Each line below from the one containing "wall-mounted light fixture" through the one containing "Each distance is" is to be given again exactly, and no line outside that span.

————

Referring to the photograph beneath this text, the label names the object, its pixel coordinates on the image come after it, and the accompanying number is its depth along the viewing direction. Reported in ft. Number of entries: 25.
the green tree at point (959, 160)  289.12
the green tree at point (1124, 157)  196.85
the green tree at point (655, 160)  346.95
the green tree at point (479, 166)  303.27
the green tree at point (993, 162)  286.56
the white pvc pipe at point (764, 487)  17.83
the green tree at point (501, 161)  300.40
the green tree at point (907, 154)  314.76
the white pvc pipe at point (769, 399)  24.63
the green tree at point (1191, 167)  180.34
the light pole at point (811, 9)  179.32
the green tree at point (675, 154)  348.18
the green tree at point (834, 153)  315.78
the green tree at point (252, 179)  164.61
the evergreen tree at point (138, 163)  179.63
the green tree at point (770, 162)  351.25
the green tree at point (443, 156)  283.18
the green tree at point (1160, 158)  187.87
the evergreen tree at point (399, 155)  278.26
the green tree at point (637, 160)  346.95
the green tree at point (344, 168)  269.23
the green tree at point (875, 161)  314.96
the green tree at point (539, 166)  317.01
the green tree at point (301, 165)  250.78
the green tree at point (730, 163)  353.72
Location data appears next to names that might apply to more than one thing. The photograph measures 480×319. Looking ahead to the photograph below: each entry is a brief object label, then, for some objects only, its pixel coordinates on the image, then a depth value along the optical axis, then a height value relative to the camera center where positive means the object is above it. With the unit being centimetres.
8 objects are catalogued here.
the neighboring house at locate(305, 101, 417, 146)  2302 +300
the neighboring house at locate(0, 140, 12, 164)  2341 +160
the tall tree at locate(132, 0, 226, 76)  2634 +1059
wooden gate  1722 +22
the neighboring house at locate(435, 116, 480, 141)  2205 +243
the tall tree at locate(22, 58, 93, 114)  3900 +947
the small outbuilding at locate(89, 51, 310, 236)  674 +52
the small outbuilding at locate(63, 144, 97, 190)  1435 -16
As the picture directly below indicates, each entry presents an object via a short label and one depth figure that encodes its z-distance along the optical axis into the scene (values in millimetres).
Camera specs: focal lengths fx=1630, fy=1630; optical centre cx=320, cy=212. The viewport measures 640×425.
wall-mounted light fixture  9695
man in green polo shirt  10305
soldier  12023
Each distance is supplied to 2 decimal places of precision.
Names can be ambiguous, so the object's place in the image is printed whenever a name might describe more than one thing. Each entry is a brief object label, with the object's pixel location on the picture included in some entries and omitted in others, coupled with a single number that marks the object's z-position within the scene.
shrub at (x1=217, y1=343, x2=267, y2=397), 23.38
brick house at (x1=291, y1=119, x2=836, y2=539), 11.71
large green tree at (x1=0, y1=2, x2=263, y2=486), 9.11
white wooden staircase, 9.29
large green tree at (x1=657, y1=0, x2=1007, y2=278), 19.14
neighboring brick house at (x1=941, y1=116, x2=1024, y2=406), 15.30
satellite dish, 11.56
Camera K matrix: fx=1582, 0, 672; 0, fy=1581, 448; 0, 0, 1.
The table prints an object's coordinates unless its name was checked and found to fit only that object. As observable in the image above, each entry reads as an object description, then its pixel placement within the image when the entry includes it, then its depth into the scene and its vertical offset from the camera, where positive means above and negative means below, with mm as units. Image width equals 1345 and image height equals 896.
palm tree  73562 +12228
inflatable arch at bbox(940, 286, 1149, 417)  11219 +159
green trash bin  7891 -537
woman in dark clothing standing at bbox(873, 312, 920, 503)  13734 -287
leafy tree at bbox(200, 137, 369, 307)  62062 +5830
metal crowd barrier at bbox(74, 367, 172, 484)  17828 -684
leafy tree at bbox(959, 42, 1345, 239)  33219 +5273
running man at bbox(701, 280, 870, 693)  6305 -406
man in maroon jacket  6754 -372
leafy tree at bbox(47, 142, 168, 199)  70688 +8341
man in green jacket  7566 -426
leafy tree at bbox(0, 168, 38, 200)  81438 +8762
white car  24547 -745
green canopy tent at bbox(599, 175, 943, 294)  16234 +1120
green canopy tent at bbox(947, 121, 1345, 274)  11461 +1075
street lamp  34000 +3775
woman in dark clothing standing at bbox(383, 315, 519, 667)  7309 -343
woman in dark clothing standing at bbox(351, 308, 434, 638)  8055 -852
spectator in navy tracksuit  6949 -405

————

• ANSWER FOR THIS EXERCISE:
wall-mounted light fixture  9695
man in green polo shirt  10305
soldier  12023
Each distance is supplied to 2 decimal places of precision.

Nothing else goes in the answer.